You know, I never understood Matthew's genealogy--it's such an obvious flaw given that only a few paragraphs later we have Joseph freaking out 'cause the kid isn't his. Luke does this too, though he at least says that Joseph isn't really his father, and thus kinda invalidates the entire genealogy; and I always thought it was funny that he calls Adam the son of God.

tou-mou said...

Actually, in that time and place most women would've been married by 21. A 21-year-old virgin in ancient times probably would have some sort of disability. They started young then because mortality rates were high. (Heck, both my grandmothers even married at 16.)

Vertalio said...

But, but...the Bible was written by God, or at least whispered by God into the ears of the Disciples, or into the ears of the guys who wrote the Gospels a generation or two later, or maybe into Paul's ear on the road to Damascus and he contracted the Gospels, or maybe my head is spinning.

And how about that earthquake that split the Temple and opened tombs that the dead walked among the living?
How come only one Gospel mentions that detail?

But then, this is a religion that teaches small children that God kills his only child, a bastard at that, to teach we mortals a lesson.
So raping a 14-year-old isn't bad by comparison. Sorta.

Anonymous said...

Hehe, good pagan blog with a sense of humor.

My Christian Armenian grandmothers were married off at age 14 and 15 respectively, shipped over from Ankara Turkey to the U.S. to their 40-something year old husbands.

Paxton said...

"But then, this is a religion that teaches small children that God kills his only child, a bastard at that, to teach we mortals a lesson.
So raping a 14-year-old isn't bad by comparison.
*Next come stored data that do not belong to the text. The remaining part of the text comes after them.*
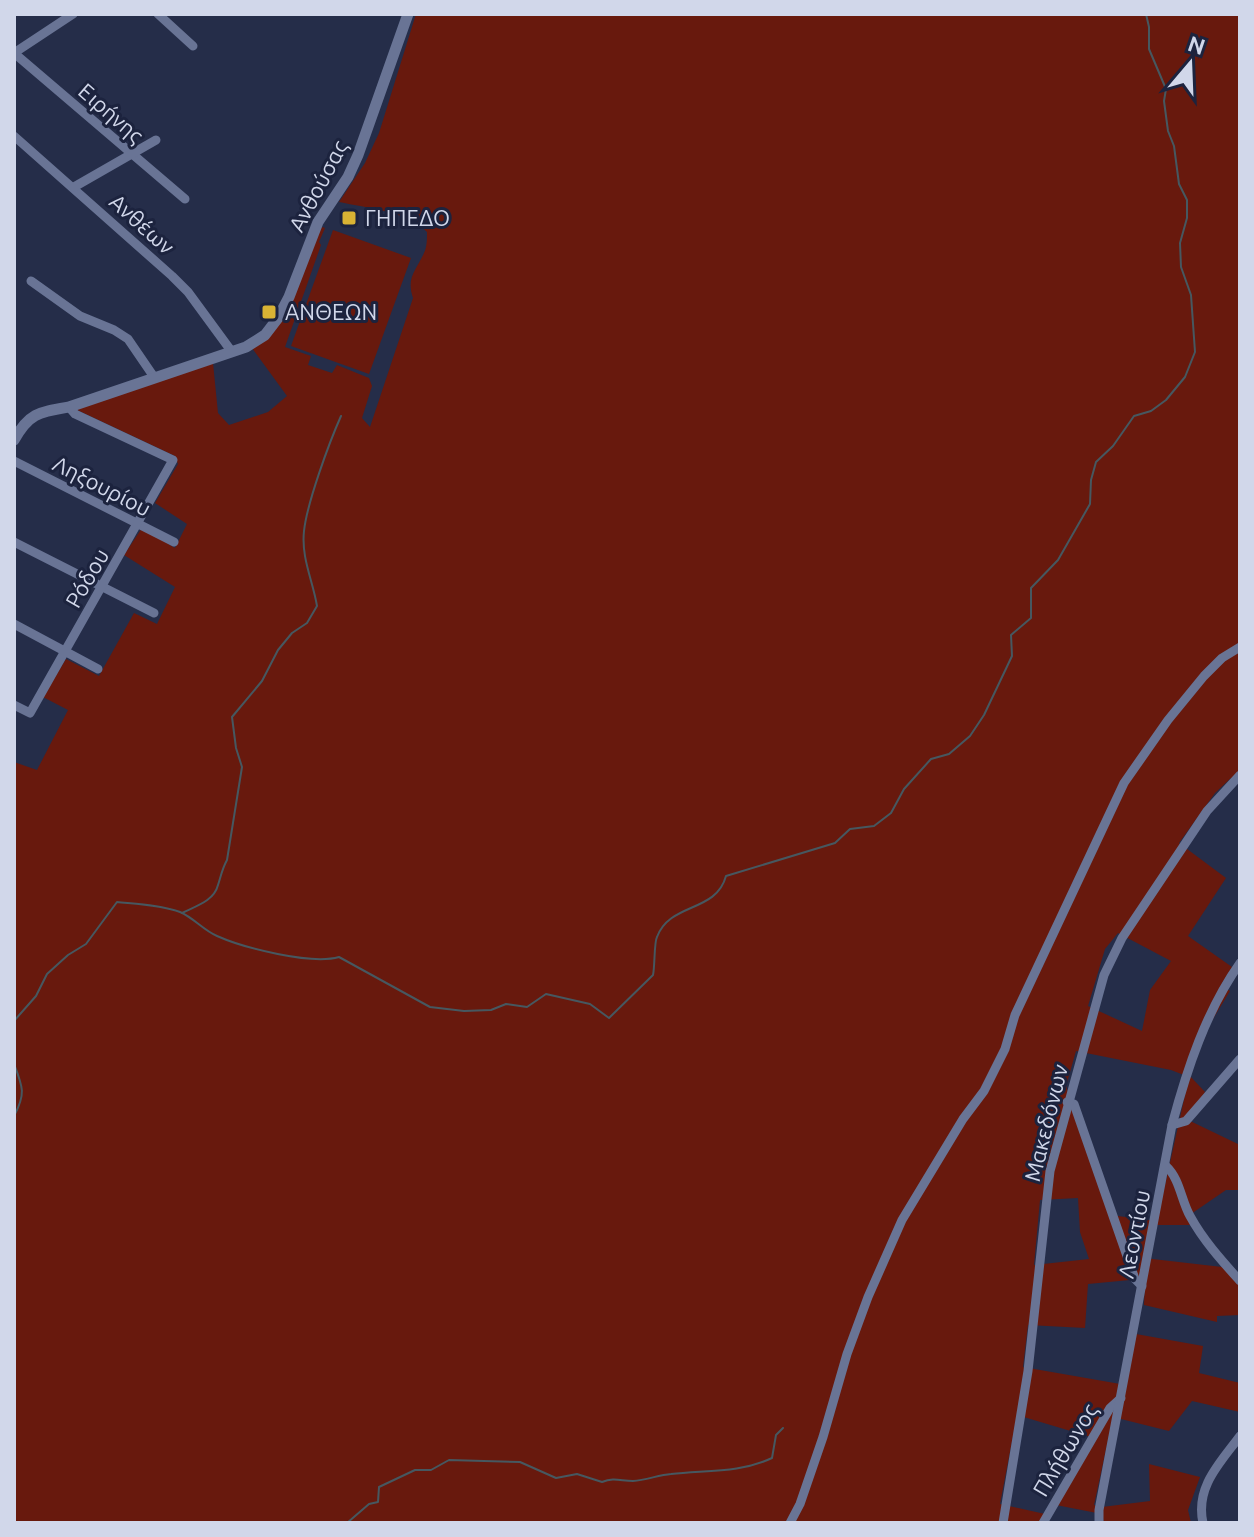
<svg xmlns="http://www.w3.org/2000/svg" width="1254" height="1537" viewBox="0 0 1254 1537" font-family="Ubuntu,sans-serif">
  <style>
    .green { fill: #68190d; fill-rule: evenodd }
    .lines { fill: none; stroke-linecap: round; stroke-linejoin: round }
    .stream { stroke: #465860; stroke-width: 2 }
    .minor { stroke: #697495; stroke-width: 9 }
    .tertiary { stroke: #697495; stroke-width: 11 }
    .poi-dot { fill: #d9b334; stroke: #1c233e; stroke-width: 3 }
    .labels { text-anchor: middle; stroke-width: 6; stroke-linejoin: round; paint-order: stroke }
    .street-label { font-size: 22px; fill: #d1d7ea; stroke: #1c233e }
    .poi-label { font-size: 22px; fill: #d1d7ea; stroke: #1c233e; text-anchor: start }
  </style>
  <rect width="100%" height="100%" fill="#252d49"/>
  <g class="green">
    <path d="M416 14H1240V786L1231 778 1215 793 1179 843 1226 878 1188 936 1232 967 1221 985 1230 991 1205 1032 1190 1076 1205 1092 1186 1119 1240 1145V1190H1226L1188 1216 1194 1225H1149L1144 1258 1222 1267 1240 1286V1315L1217 1316V1322L1144 1305 1145 1282 1130 1280 1088 1284 1085 1328 1028 1325 1023 1367 1126 1385 1136 1334 1203 1346 1199 1373 1240 1383V1412L1192 1401 1169 1431 1113 1417 1094 1505 1102 1507 1150 1501 1149 1464 1200 1477 1188 1510 1191 1523H1104L1102 1514 1056 1505 1094 1438 1017 1415 1000 1504 1045 1514 1039 1523H14V762L37 770 68 710 43 697 66 659 99 676 134 613 157 624 175 587 124 555 142 528 175 548 187 524 155 503 178 464 175 456 75 409 213 363 218 413 229 425 268 412 287 396 252 348 269 336 322 227 325 228 319 242 321 245 285 347 311 356 308 365 332 373 337 365 369 378 372 386 362 418 370 427 413 298C406 277 416 271 424 253 427 247 427 239 427 232 407 211 367 208 339 202L365 163 379 133ZM1118 933 1171 961 1150 990 1142 1031 1088 1006 1105 949ZM1076 1051 1171 1070 1189 1077 1157 1221 1110 1215 1066 1086ZM1078 1198 1080 1232 1089 1259 1034 1265 1040 1200Z"/>
    <polygon points="333,230 411,258 369,374 291,346"/>
  </g>
  <g class="lines">
    <g class="stream">
      <path d="M182 913C196 906 214 901 218 885 221 876 222 869 227 860L242 767 236 748 232 717 262 681 278 650 292 633 307 623 317 606C313 581 301 558 304 531 307 503 329 443 341 416"/>
      <path d="M14 1021 36 996 47 974 68 955 86 944 117 902C137 904 161 905 180 912 194 918 203 930 217 936 244 948 311 965 339 957L430 1007 464 1011 491 1010 506 1004 527 1007 546 994 590 1004 609 1018 653 975C655 966 654 942 657 937 670 902 716 913 726 876L835 843 850 829 874 826 891 813 904 789 931 759 949 754 970 736 984 715 1012 656 1011 635 1031 618V588L1058 560 1090 504 1091 480 1096 462 1113 446 1134 416 1151 411 1166 400 1185 377 1195 352 1191 295 1181 267 1180 243 1187 218V200L1179 184 1174 146 1168 131 1164 101 1166 89 1149 49V27L1146 14"/>
      <path d="M14 1064C23 1087 26 1094 14 1116"/>
      <path d="M347 1523 369 1504 378 1502 379 1487 415 1470H431L449 1460 520 1462 556 1478 577 1474 602 1482C614 1477 621 1481 633 1481 646 1480 659 1475 671 1474 706 1470 740 1473 772 1458L776 1435 783 1428"/>
    </g>
    <g class="minor">
      <polyline points="158,14 193,46"/>
      <polyline points="14,53 185,199"/>
      <polyline points="14,53 73,14"/>
      <polyline points="14,136 172,276 188,292 232,352"/>
      <polyline points="74,187 156,140"/>
      <polyline points="31,281 80,316 114,330 128,339 154,377"/>
      <polyline points="14,461 174,542"/>
      <polyline points="14,542 154,613"/>
      <polyline points="14,624 98,669"/>
      <polyline points="14,705 30,713 173,460 75,414 69,407"/>
      <polyline points="1067,1102 1074,1104 1135,1279 1142,1286"/>
      <polyline points="1172,1125 1186,1121 1240,1059"/>
      <path d="M1166 1166C1180 1179 1181 1200 1190 1216 1203 1240 1222 1261 1240 1281"/>
      <polyline points="790,1523 800,1504 823,1437 847,1354 868,1297 902,1220 963,1119 984,1091 1005,1049 1015,1015 1124,783 1168,720 1204,676 1222,658 1240,647"/>
      <polyline points="1003,1523 1028,1371 1050,1171 1104,975 1122,938 1207,811 1240,775"/>
      <polyline points="1043,1523 1110,1408 1121,1398"/>
      <path d="M1099 1523V1510L1172 1125C1187 1069 1206 1011 1240 963"/>
      <path d="M1203 1523C1195 1487 1220 1463 1240 1436"/>
    </g>
    <path class="tertiary" d="M14 440C29 413 39 412 69 407L246 347 265 335 278 318 289 297 318 222 348 177 358 155 408 14"/>
  </g>
  <g class="poi-dot">
    <rect x="341" y="210" width="16" height="16" rx="4"/>
    <rect x="261" y="304" width="16" height="16" rx="4"/>
  </g>
  <g class="labels">
    <g class="street-label">
      <text transform="translate(111 113) rotate(41)" y="8">Ειρήνης</text>
      <text transform="translate(318 186) rotate(-62)" y="8">Ανθούσας</text>
      <text transform="translate(142 224) rotate(42)" y="8">Ανθέων</text>
      <text transform="translate(102 486) rotate(27)" y="8">Ληξουρίου</text>
      <text transform="translate(87 578) rotate(-60)" y="8">Ρόδου</text>
      <text transform="translate(1046 1123) rotate(-76)" y="8">Μακεδόνων</text>
      <text transform="translate(1134 1234) rotate(-79)" y="8">Λεοντίου</text>
      <text transform="translate(1065 1450) rotate(-59)" y="8">Πλήθωνος</text>
    </g>
    <g class="poi-label">
      <text x="365" y="226">ΓΗΠΕΔΟ</text>
      <text x="285" y="320">ΑΝΘΕΩΝ</text>
    </g>
  </g>
  <rect width="1254" height="1537" fill="none" stroke="#d1d7ea" stroke-width="32"/>
  <g transform="translate(1190 64) rotate(19)" stroke="#1c233e" stroke-width="6" paint-order="stroke">
  <path d="M0-6L14 30L0 20L-14 30Z" fill="#d1d7ea"/>
  <text y="-12" font-size="22" font-weight="bold" text-anchor="middle" fill="#d1d7ea">N</text>
  </g>
</svg>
Sorta."

As much fun as it is to recast stories in different molds so that you can ramp up the scorn, you'd do better to attack the story that is actually told, as opposed to your conveniently demonized version.

As to the danger of the birth, as I understand it childbirth is always dangerous and even moreso in those times. But it's hardly counterintuitive to suppose that the Creator could see that Mary had a safe birth. (At this point a discussion could open up about that same Creator also being responsible for those who die in childbirth...but that discussion of the Good Lord Givething and Takething Away would not fit in this little box =).

I just think it's dishonest and unfair to say that the Virgin Birth contradicts Intelligent Design. The idea of God "taking a chance" is where you're getting stuck -- as if he had power over the conception but not the delivery.

The genealogy thing has always confuzzled me too. Maybe it has something to do with families and inheritance and stuff in Israelite culture? I don't really know much about it.

Anne Johnson said...

Paxton, I hope you realize that my tongue is always in my cheek when I write like this. However, I'm glad you do pause for a moment and consider some of the incongruities in the Bible. As a Druid, I'm proud to be part of a religion that has no written tradition. King Arthur doesn't count.